(Data provided Opens)

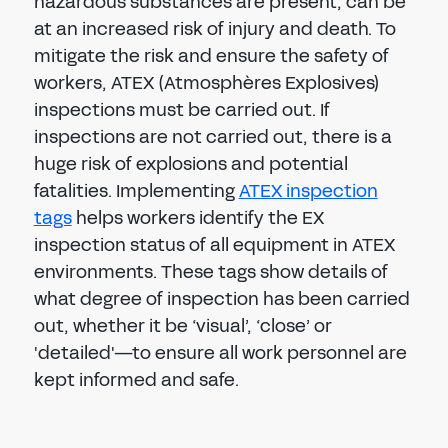
hazardous substances are present, can be
at an increased risk of injury and death. To
mitigate the risk and ensure the safety of
workers, ATEX (Atmosphères Explosives)
inspections must be carried out. If
inspections are not carried out, there is a
huge risk of explosions and potential
fatalities. Implementing
ATEX inspection
tags
helps workers identify the EX
inspection status of all equipment in ATEX
environments. These tags show details of
what degree of inspection has been carried
out, whether it be ‘visual’, ‘close’ or
'detailed'—to ensure all work personnel are
kept informed and safe.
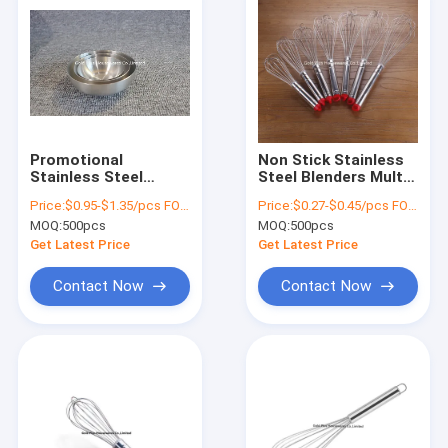
Promotional
Non Stick Stainless
Stainless Steel
Steel Blenders Multi
Round Tray Hotel
Size Easy Cake
Price:
$0.95-$1.35/pcs FOB price (8.5cm,10cm.12cm)
Price:
$0.27-$0.45/pcs FOB price
Tableware Metal
Making Tools For
MOQ:
500pcs
MOQ:
500pcs
Salad Bowl Set
Cooking
Get Latest Price
Get Latest Price
Contact Now
Contact Now
Home
Products
About Us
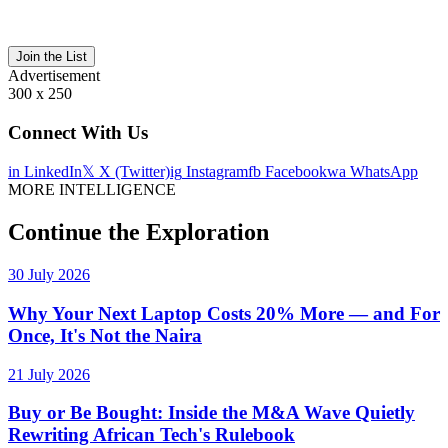
Join the List
Advertisement
300 x 250
Connect With Us
in
LinkedIn
𝕏
X (Twitter)
ig
Instagram
fb
Facebook
wa
WhatsApp
MORE INTELLIGENCE
Continue the Exploration
30 July 2026
Why Your Next Laptop Costs 20% More — and For
Once, It's Not the Naira
21 July 2026
Buy or Be Bought: Inside the M&A Wave Quietly
Rewriting African Tech's Rulebook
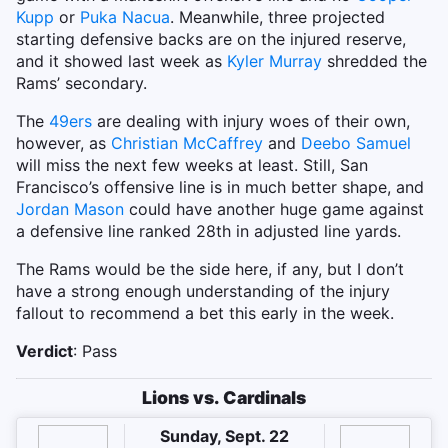
Kupp
or
Puka Nacua
. Meanwhile, three projected
starting defensive backs are on the injured reserve,
and it showed last week as
Kyler Murray
shredded the
Rams’ secondary.
The
49ers
are dealing with injury woes of their own,
however, as
Christian McCaffrey
and
Deebo Samuel
will miss the next few weeks at least. Still, San
Francisco’s offensive line is in much better shape, and
Jordan Mason
could have another huge game against
a defensive line ranked 28th in adjusted line yards.
The Rams would be the side here, if any, but I don’t
have a strong enough understanding of the injury
fallout to recommend a bet this early in the week.
Verdict
: Pass
Lions vs. Cardinals
Sunday, Sept. 22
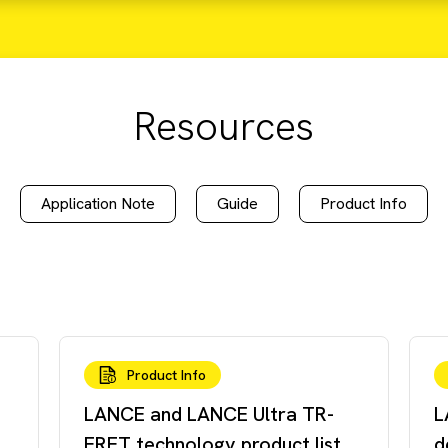
Resources
Application Note
Guide
Product Info
Product Info
LANCE and LANCE Ultra TR-
L
FRET technology product list
d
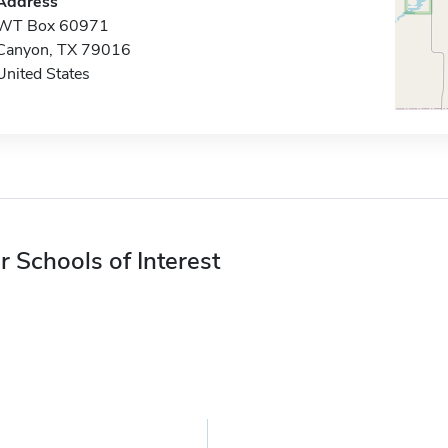
Address
WT Box 60971
Canyon, TX 79016
United States
r Schools of Interest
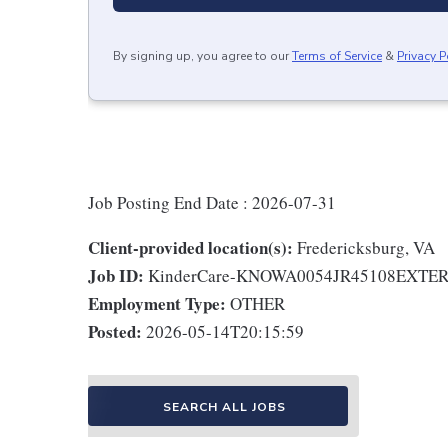
By signing up, you agree to our
Terms of Service
&
Privacy P
Job Posting End Date : 2026-07-31
Client-provided location(s):
Fredericksburg, VA
Job ID:
KinderCare-KNOWA0054JR45108EXTE
Employment Type:
OTHER
Posted:
2026-05-14T20:15:59
SEARCH ALL JOBS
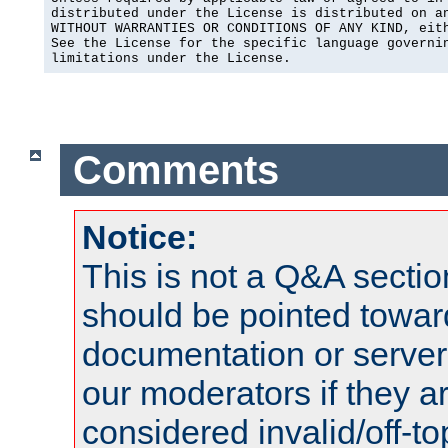
distributed under the License is distributed on an
WITHOUT WARRANTIES OR CONDITIONS OF ANY KIND, eith
See the License for the specific language governin
limitations under the License.
Comments
Notice:
This is not a Q&A sect
should be pointed towar
documentation or serve
our moderators if they a
considered invalid/off-t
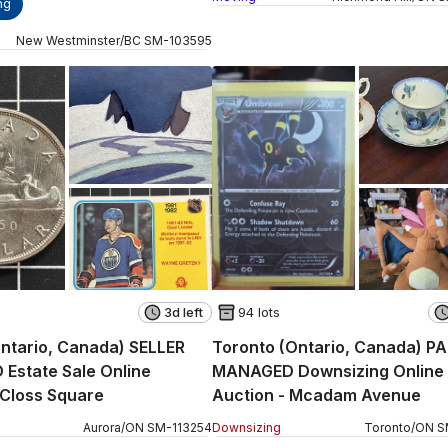
ng
New Westminster
/
BC
SM
-
103595
3d left
94 lots
ntario, Canada) SELLER
Toronto (Ontario, Canada) P
Estate Sale Online
MANAGED Downsizing Online
 Closs Square
Auction - Mcadam Avenue
Aurora
/
ON
SM
-
113254
Downsizing
Toronto
/
ON
S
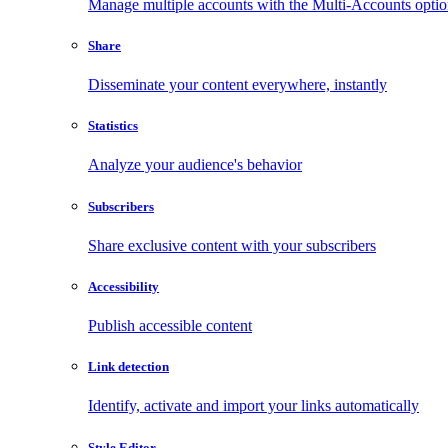
Manage multiple accounts with the Multi-Accounts opti
Share
Disseminate your content everywhere, instantly
Statistics
Analyze your audience's behavior
Subscribers
Share exclusive content with your subscribers
Accessibility
Publish accessible content
Link detection
Identify, activate and import your links automatically
Style Editor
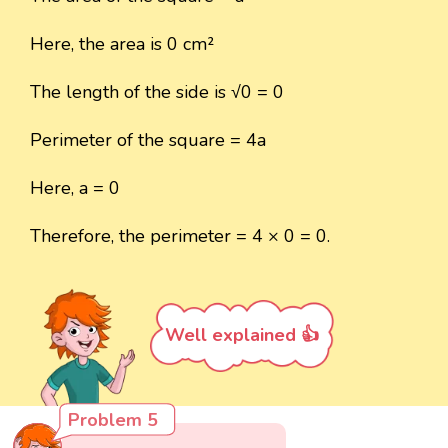
Here, the area is 0 cm²
The length of the side is √0 = 0
Perimeter of the square = 4a
Here, a = 0
Therefore, the perimeter = 4 × 0 = 0.
Well explained 👍
Problem 5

(Data provided Closes)

§ Your goal:
Reproduce all lines above exactly. Leave the images out.

§ Answer for this exercise:
hazardous substances are present, can be
at an increased risk of injury and death. To
mitigate the risk and ensure the safety of
workers, ATEX (Atmosphères Explosives)
inspections must be carried out. If
inspections are not carried out, there is a
huge risk of explosions and potential
fatalities. Implementing
ATEX inspection
tags
helps workers identify the EX
inspection status of all equipment in ATEX
environments. These tags show details of
what degree of inspection has been carried
out, whether it be ‘visual’, ‘close’ or
'detailed'—to ensure all work personnel are
kept informed and safe.
Promotional
Non Stick Stainless
Stainless Steel
Steel Blenders Multi
Round Tray Hotel
Size Easy Cake
Price:
$0.95-$1.35/pcs FOB price (8.5cm,10cm.12cm)
Price:
$0.27-$0.45/pcs FOB price
Tableware Metal
Making Tools For
MOQ:
500pcs
MOQ:
500pcs
Salad Bowl Set
Cooking
Get Latest Price
Get Latest Price
Contact Now
Contact Now
Home
Products
About Us
Join the List
Advertisement
300 x 250
Connect With Us
in
LinkedIn
𝕏
X (Twitter)
ig
Instagram
fb
Facebook
wa
WhatsApp
MORE INTELLIGENCE
Continue the Exploration
30 July 2026
Why Your Next Laptop Costs 20% More — and For
Once, It's Not the Naira
21 July 2026
Buy or Be Bought: Inside the M&A Wave Quietly
Rewriting African Tech's Rulebook
Kupp
or
Puka Nacua
. Meanwhile, three projected
starting defensive backs are on the injured reserve,
and it showed last week as
Kyler Murray
shredded the
Rams’ secondary.
The
49ers
are dealing with injury woes of their own,
however, as
Christian McCaffrey
and
Deebo Samuel
will miss the next few weeks at least. Still, San
Francisco’s offensive line is in much better shape, and
Jordan Mason
could have another huge game against
a defensive line ranked 28th in adjusted line yards.
The Rams would be the side here, if any, but I don’t
have a strong enough understanding of the injury
fallout to recommend a bet this early in the week.
Verdict
: Pass
Lions vs. Cardinals
Sunday, Sept. 22
Resources
Application Note
Guide
Product Info
Product Info
LANCE and LANCE Ultra TR-
L
FRET technology product list
d
Address
WT Box 60971
Canyon, TX 79016
United States
r Schools of Interest
By signing up, you agree to our
Terms of Service
&
Privacy P
Job Posting End Date : 2026-07-31
Client-provided location(s):
Fredericksburg, VA
Job ID:
KinderCare-KNOWA0054JR45108EXTE
Employment Type:
OTHER
Posted:
2026-05-14T20:15:59
SEARCH ALL JOBS
distributed under the License is distributed on an
WITHOUT WARRANTIES OR CONDITIONS OF ANY KIND, eith
See the License for the specific language governin
limitations under the License.
Comments
Notice:
This is not a Q&A sect
should be pointed towar
documentation or serve
our moderators if they a
considered invalid/off-t
ng
New Westminster
/
BC
SM
-
103595
3d left
94 lots
ntario, Canada) SELLER
Toronto (Ontario, Canada) P
Estate Sale Online
MANAGED Downsizing Online
 Closs Square
Auction - Mcadam Avenue
Aurora
/
ON
SM
-
113254
Downsizing
Toronto
/
ON
S
Manage multiple accounts with the Multi-Accounts opti
Share
Disseminate your content everywhere, instantly
Statistics
Analyze your audience's behavior
Subscribers
Share exclusive content with your subscribers
Accessibility
Publish accessible content
Link detection
Identify, activate and import your links automatically
Style Editor
Here, the area is 0 cm²
The length of the side is √0 = 0
Perimeter of the square = 4a
Here, a = 0
Therefore, the perimeter = 4 × 0 = 0.
Well explained 👍
Problem 5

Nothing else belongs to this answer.